Thank you in advance.

-BEAMER


----------



## giantsfan10 (May 25, 2013)

i completely forget but i belive its a series of buttons you have to press for that screen to change time etc. i know its mentioned on a thread in here somewhere. i know i had tried to make it work when i had it installed in my cruze but i didnt have my aftermarket hu in the car long enough to figure it out completely. i think on the instruction sheet of the gmos-044 it says what to do for it.


----------



## mikeeitup (Aug 27, 2013)

DEAR GOD YOU MEAN YOU CAN MAKE IT ACTUALLY SAY THE CORRECT DATE AND TIME WITH AN AFTERMARKET HEAD UNIT?! OMG please tell me it is annoying the mother loving **** out of me.


----------



## mikeeitup (Aug 27, 2013)

Okay so I found out how to do it but you're gonna need steering wheel controls.
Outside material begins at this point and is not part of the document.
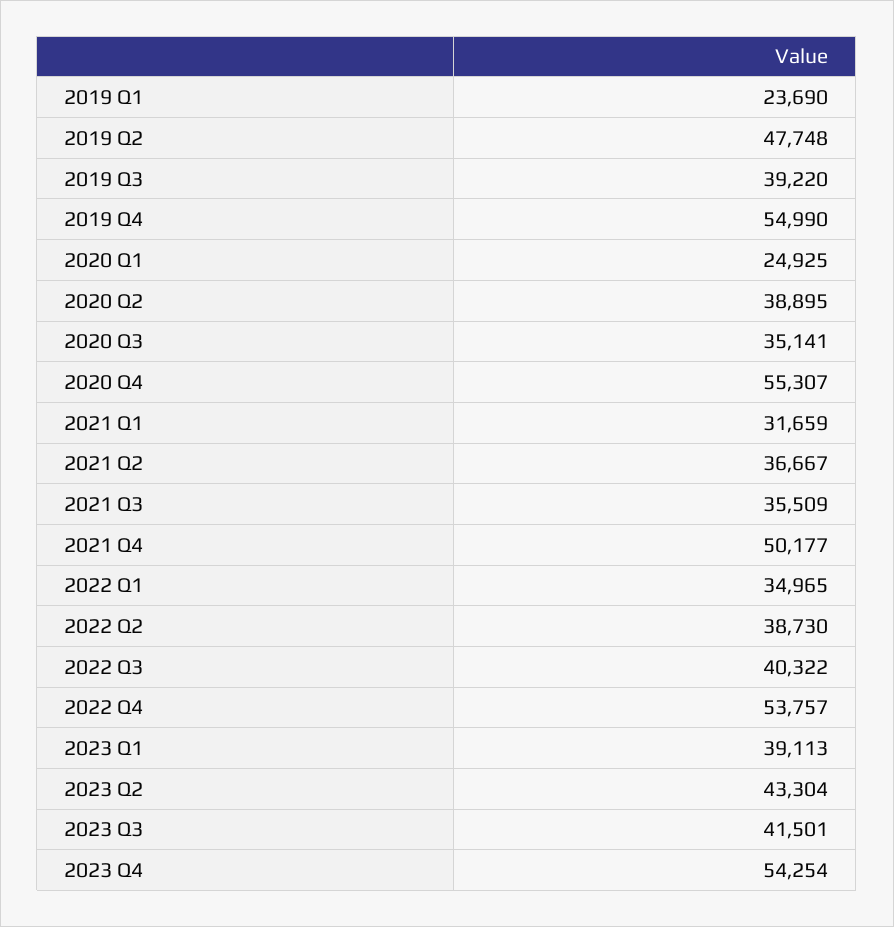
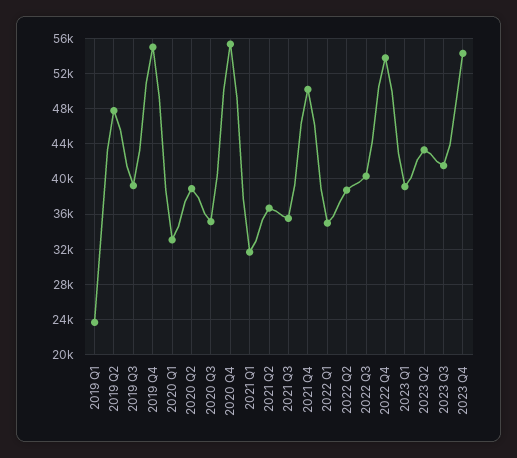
2020 Q1: 24925 -> 33000

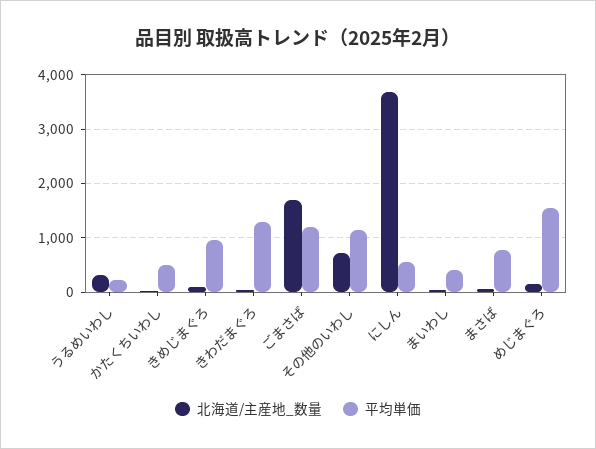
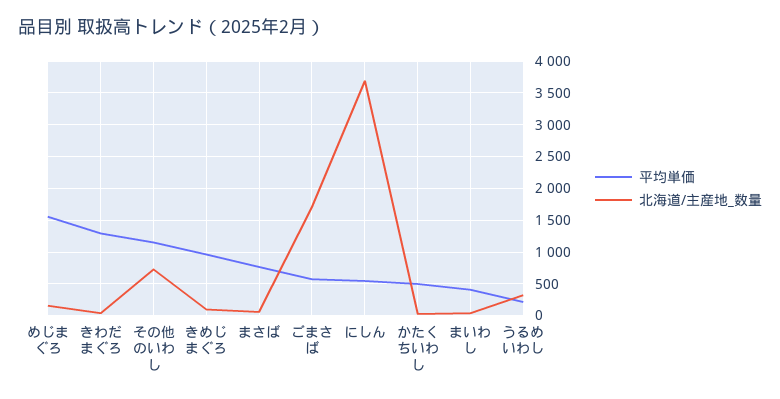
平均単価, ごまさば: 1200 -> 600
You need to press the "hang up phone" button on the wheel for a minimum of 3 seconds. Then the set up screen will come up and you can then use the radio scroll up and down to go where you want. To select you push the button in. To go back you hit either the cal or hang up button and you can even type that message using it all. AWESOME. I've been driving for three months with it saying the wrong info and I literally was going crazy.


----------



## JankoCruze (Mar 27, 2012)

and now what do I do to fix this problem if I don't have steering wheel controls? I literally just installed by aftermarket head unit last night and can not figure out how to fix the date and time… Hopefully there is a way to fix it.


----------



## giantsfan10 (May 25, 2013)

i dont think you can..


----------



## mikeeitup (Aug 27, 2013)

Yeah the only way that I have found after couple hours of surfing is through the steering wheel. So I guess you gotta take the plunge and get the controls? They aren't very expensive if you order through the GM direct online catalog. Plus you have the GMOS-044 so you're battle ready for it.


----------



## Knacxjonjon (Oct 24, 2012)

You mean to say that there's no way to activate the center display? I'm having the same problem as @JankoCruze. Even the sounds for turning lights & backup sensor sound mine didn't work.


----------



## nybble (Mar 30, 2014)

To your original post, Make sure you have the ground wire with the loop on the end secured to a proper ground on the radio. Without that, the screen will not turn on. You'll at least get the cooling functionality screens


----------



## nybble (Mar 30, 2014)

As far as I know, without the factory SWC you can't actually modify the date/time etc. But atleast your displays will work (temperature, Heating/cooling mode changes, etc).


----------



## Livingfortheice (Apr 22, 2014)

Hey guys. Im having an issue with the ASWC. It wont program for the car/radio that i am using. Did you guys have to do anything special to get this working, or was it just plug and play for you?

thanks,
Ben


----------